TASK STATEMENT:
Within the material below, locate the line with "#### 2. CUDA编程流程概述" and the line with "#### 2. 并行优化：最大化并行度", then return those two lines and all lines between them, exactly as written.

PROVIDED DATA:

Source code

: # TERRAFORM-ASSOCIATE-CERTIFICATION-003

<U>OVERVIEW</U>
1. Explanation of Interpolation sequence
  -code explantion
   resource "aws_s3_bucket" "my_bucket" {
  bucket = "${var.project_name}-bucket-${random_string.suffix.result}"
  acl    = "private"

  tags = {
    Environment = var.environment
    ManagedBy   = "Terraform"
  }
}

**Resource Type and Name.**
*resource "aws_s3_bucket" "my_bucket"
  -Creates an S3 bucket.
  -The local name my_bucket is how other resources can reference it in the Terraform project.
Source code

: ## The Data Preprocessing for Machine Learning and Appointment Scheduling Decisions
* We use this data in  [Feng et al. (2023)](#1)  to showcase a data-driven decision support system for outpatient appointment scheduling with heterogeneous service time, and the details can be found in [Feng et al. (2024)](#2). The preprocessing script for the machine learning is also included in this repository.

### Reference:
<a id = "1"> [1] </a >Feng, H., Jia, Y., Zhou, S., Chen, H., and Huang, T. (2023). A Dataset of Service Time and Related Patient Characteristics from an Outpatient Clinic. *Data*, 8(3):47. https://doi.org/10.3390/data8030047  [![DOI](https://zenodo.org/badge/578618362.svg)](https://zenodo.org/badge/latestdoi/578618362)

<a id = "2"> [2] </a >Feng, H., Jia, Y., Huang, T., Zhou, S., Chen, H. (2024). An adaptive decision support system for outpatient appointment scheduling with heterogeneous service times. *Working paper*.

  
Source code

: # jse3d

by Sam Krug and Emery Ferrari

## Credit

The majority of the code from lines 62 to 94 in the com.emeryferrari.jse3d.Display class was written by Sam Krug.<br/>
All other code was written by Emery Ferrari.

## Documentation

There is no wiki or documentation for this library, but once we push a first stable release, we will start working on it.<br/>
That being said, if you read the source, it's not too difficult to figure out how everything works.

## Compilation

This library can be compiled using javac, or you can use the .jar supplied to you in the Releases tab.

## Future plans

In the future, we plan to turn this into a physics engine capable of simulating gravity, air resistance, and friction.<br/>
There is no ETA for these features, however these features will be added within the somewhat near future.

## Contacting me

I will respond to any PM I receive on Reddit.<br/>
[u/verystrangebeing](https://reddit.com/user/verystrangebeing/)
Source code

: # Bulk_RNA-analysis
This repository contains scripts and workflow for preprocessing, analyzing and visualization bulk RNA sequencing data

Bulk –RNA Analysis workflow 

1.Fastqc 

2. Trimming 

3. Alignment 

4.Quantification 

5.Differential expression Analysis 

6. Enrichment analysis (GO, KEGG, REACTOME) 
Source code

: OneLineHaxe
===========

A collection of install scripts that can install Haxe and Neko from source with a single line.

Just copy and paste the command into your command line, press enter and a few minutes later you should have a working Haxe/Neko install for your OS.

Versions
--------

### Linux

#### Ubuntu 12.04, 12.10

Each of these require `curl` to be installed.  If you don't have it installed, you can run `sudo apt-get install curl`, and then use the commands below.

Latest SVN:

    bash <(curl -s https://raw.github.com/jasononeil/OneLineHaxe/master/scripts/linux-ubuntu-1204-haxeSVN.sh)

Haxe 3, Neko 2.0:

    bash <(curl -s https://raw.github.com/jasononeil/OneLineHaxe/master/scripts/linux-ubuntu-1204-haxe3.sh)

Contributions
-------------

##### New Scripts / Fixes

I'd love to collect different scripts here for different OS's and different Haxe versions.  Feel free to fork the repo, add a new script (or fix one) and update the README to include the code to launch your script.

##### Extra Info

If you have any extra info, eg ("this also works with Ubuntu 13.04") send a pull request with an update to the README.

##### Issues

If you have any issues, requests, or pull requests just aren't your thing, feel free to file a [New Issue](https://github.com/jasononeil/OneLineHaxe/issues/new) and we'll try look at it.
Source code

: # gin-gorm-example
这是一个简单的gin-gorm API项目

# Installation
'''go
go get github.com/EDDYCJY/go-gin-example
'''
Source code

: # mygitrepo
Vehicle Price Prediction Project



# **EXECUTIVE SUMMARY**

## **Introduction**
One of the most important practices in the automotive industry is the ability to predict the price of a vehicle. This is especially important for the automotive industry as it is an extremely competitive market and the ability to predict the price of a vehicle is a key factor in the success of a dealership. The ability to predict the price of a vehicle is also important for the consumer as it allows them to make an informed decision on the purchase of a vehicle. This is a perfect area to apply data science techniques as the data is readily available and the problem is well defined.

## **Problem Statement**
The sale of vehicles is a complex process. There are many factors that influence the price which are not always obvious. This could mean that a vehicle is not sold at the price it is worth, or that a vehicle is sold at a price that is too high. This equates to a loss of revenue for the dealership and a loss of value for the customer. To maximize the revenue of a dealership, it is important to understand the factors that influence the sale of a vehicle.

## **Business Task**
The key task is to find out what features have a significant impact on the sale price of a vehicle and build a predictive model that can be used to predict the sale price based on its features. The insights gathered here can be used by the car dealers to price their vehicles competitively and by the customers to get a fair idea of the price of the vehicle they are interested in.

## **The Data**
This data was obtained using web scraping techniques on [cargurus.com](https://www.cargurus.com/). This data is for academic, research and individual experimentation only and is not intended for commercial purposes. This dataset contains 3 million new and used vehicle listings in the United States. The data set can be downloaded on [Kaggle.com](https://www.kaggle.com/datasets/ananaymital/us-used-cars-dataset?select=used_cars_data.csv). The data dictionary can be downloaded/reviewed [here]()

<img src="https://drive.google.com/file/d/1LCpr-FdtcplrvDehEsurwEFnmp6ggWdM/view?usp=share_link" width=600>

...

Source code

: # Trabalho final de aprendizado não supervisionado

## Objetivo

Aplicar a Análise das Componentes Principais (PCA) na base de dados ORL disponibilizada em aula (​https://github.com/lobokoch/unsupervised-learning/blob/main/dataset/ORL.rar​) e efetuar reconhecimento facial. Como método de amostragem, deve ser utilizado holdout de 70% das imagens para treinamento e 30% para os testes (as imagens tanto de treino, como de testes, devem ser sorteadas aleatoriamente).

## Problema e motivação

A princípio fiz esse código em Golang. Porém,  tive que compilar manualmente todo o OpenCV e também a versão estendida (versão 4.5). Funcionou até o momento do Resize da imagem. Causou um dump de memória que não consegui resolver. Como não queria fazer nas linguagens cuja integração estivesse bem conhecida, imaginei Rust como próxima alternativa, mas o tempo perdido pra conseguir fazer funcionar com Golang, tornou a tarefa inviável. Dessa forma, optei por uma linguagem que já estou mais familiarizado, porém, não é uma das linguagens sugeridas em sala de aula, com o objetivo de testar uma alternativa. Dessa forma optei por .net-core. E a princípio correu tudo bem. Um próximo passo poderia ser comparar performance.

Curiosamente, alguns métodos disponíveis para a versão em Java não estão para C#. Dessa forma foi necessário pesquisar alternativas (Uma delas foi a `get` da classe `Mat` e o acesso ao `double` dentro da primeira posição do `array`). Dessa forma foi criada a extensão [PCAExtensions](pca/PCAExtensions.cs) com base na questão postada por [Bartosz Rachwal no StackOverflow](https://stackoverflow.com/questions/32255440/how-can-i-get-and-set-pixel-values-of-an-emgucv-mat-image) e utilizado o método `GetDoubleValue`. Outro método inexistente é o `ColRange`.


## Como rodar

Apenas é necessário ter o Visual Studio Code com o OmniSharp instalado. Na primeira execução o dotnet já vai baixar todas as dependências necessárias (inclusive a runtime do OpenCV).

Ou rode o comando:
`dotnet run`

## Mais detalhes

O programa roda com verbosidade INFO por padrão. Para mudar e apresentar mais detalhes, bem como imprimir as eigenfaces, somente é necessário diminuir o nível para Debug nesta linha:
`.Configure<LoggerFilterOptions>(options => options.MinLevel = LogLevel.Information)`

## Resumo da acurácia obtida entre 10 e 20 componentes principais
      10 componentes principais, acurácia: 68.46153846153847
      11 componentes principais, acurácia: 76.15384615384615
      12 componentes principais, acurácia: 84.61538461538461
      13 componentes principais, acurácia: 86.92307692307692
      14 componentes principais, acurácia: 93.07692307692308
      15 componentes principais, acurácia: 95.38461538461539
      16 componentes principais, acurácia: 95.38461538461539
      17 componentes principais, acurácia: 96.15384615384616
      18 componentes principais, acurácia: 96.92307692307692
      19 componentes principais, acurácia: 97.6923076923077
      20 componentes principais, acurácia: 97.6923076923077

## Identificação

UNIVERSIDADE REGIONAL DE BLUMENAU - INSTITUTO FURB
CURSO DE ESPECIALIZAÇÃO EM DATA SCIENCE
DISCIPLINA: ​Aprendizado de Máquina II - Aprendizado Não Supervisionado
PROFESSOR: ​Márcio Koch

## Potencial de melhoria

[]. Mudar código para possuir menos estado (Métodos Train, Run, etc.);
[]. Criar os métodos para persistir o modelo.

* * *

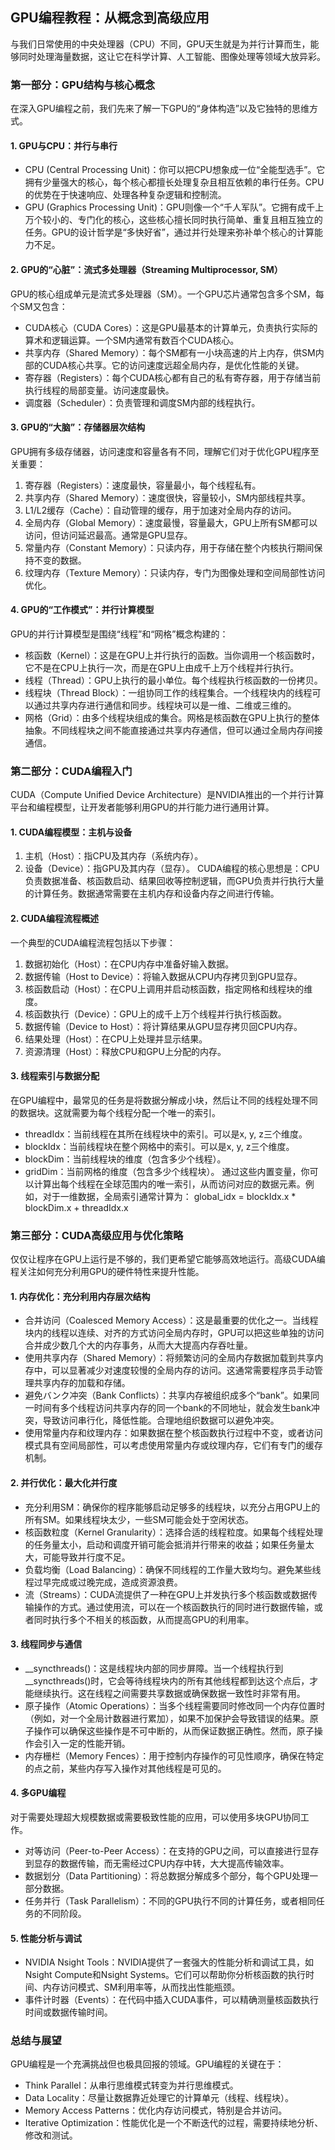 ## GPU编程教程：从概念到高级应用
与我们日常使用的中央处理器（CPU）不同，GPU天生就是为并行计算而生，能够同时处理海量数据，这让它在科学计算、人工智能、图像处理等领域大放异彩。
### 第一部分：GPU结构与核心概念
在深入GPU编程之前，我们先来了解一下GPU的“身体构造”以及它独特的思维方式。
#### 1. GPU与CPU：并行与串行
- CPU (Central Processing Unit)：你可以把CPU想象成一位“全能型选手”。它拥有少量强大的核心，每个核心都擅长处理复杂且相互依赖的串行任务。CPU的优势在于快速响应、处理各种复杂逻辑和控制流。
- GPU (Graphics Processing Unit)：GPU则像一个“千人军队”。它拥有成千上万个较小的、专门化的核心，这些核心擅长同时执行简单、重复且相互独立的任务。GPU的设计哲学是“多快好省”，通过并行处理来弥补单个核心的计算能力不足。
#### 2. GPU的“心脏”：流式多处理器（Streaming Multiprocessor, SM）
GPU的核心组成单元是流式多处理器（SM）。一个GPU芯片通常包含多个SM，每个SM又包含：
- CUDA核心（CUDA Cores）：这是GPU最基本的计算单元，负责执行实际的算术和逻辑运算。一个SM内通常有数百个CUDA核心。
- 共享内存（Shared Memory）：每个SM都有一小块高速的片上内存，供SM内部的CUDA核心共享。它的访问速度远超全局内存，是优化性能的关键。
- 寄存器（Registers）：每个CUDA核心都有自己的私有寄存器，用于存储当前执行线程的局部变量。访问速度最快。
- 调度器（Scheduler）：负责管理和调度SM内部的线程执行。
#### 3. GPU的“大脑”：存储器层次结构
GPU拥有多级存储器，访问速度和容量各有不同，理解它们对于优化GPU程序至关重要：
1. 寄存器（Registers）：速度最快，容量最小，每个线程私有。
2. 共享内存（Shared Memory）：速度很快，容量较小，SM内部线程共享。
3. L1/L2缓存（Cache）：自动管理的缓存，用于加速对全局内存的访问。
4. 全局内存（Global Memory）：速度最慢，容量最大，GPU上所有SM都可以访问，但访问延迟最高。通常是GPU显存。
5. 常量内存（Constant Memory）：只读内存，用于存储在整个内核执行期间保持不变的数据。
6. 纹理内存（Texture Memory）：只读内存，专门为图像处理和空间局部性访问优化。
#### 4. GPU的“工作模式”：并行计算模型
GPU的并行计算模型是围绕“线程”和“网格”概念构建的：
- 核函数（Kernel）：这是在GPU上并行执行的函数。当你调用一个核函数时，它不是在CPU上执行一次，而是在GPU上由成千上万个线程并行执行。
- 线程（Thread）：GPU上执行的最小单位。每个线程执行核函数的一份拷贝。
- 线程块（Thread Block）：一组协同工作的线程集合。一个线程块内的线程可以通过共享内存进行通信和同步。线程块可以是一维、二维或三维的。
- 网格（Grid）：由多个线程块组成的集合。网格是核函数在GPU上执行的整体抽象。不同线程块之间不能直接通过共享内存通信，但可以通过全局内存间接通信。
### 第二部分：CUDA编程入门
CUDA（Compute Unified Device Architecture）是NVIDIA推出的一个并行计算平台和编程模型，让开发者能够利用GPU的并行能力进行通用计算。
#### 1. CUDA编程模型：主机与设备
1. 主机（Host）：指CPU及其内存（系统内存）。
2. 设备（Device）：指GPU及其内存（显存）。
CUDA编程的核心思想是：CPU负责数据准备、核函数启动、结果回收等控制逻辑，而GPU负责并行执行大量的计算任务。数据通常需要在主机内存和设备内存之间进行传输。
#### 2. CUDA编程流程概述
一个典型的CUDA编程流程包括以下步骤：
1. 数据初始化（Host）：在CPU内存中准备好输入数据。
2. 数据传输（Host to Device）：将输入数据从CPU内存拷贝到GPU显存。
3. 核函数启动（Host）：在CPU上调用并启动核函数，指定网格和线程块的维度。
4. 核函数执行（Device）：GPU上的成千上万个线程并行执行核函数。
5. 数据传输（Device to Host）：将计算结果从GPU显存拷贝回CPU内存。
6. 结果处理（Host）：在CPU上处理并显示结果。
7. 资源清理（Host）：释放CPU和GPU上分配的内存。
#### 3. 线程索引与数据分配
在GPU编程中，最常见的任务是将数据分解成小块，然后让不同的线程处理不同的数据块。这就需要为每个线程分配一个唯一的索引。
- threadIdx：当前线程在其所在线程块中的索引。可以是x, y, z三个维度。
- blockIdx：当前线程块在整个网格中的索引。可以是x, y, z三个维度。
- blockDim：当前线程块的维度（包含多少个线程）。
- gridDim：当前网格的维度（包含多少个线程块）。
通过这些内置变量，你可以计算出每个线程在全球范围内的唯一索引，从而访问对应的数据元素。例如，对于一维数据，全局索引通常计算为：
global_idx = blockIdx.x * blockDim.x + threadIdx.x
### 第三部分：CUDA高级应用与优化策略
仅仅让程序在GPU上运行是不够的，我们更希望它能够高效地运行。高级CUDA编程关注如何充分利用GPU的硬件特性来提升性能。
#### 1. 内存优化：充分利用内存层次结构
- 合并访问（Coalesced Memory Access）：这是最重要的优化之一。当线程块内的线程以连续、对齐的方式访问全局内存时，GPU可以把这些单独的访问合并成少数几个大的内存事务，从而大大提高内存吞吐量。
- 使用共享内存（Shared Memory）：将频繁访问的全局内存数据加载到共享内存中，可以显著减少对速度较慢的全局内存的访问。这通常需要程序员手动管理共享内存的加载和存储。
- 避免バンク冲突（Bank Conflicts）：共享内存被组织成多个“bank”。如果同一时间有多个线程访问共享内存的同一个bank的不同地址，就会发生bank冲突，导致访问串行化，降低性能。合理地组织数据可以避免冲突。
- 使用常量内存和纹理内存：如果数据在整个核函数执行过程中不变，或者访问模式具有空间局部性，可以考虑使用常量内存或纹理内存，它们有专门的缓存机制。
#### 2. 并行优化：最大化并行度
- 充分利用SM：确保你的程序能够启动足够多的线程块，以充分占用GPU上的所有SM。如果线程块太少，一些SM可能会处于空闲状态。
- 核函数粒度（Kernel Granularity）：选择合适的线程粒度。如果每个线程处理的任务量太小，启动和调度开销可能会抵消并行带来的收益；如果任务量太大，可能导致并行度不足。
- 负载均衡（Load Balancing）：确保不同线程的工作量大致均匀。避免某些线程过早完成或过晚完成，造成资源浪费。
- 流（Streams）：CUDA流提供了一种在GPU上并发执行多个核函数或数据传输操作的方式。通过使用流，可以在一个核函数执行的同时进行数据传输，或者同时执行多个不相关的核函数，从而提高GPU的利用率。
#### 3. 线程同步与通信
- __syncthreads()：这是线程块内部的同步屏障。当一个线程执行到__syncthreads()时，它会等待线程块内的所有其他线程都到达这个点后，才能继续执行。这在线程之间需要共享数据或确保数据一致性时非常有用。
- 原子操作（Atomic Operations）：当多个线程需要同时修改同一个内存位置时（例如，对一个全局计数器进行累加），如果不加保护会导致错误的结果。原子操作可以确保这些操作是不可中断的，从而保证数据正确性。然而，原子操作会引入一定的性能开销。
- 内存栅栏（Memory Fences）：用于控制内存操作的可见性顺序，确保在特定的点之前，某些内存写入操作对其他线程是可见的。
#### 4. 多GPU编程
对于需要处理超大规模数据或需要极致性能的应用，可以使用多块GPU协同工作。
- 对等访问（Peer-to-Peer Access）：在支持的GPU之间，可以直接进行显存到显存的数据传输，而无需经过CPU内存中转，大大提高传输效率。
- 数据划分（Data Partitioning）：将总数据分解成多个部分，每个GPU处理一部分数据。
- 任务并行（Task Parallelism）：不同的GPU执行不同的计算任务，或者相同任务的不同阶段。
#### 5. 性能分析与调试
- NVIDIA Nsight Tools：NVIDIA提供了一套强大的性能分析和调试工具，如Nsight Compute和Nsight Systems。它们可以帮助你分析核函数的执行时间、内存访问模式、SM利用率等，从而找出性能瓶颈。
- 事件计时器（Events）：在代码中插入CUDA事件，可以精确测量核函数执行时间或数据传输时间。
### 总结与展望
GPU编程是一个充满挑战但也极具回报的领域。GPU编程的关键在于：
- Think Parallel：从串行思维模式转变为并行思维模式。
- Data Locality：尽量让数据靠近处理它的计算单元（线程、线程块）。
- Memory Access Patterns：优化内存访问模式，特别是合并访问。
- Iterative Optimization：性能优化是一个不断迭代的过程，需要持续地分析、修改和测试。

PROBLEM SOLUTION:
#### 2. CUDA编程流程概述
一个典型的CUDA编程流程包括以下步骤：
1. 数据初始化（Host）：在CPU内存中准备好输入数据。
2. 数据传输（Host to Device）：将输入数据从CPU内存拷贝到GPU显存。
3. 核函数启动（Host）：在CPU上调用并启动核函数，指定网格和线程块的维度。
4. 核函数执行（Device）：GPU上的成千上万个线程并行执行核函数。
5. 数据传输（Device to Host）：将计算结果从GPU显存拷贝回CPU内存。
6. 结果处理（Host）：在CPU上处理并显示结果。
7. 资源清理（Host）：释放CPU和GPU上分配的内存。
#### 3. 线程索引与数据分配
在GPU编程中，最常见的任务是将数据分解成小块，然后让不同的线程处理不同的数据块。这就需要为每个线程分配一个唯一的索引。
- threadIdx：当前线程在其所在线程块中的索引。可以是x, y, z三个维度。
- blockIdx：当前线程块在整个网格中的索引。可以是x, y, z三个维度。
- blockDim：当前线程块的维度（包含多少个线程）。
- gridDim：当前网格的维度（包含多少个线程块）。
通过这些内置变量，你可以计算出每个线程在全球范围内的唯一索引，从而访问对应的数据元素。例如，对于一维数据，全局索引通常计算为：
global_idx = blockIdx.x * blockDim.x + threadIdx.x
### 第三部分：CUDA高级应用与优化策略
仅仅让程序在GPU上运行是不够的，我们更希望它能够高效地运行。高级CUDA编程关注如何充分利用GPU的硬件特性来提升性能。
#### 1. 内存优化：充分利用内存层次结构
- 合并访问（Coalesced Memory Access）：这是最重要的优化之一。当线程块内的线程以连续、对齐的方式访问全局内存时，GPU可以把这些单独的访问合并成少数几个大的内存事务，从而大大提高内存吞吐量。
- 使用共享内存（Shared Memory）：将频繁访问的全局内存数据加载到共享内存中，可以显著减少对速度较慢的全局内存的访问。这通常需要程序员手动管理共享内存的加载和存储。
- 避免バンク冲突（Bank Conflicts）：共享内存被组织成多个“bank”。如果同一时间有多个线程访问共享内存的同一个bank的不同地址，就会发生bank冲突，导致访问串行化，降低性能。合理地组织数据可以避免冲突。
- 使用常量内存和纹理内存：如果数据在整个核函数执行过程中不变，或者访问模式具有空间局部性，可以考虑使用常量内存或纹理内存，它们有专门的缓存机制。
#### 2. 并行优化：最大化并行度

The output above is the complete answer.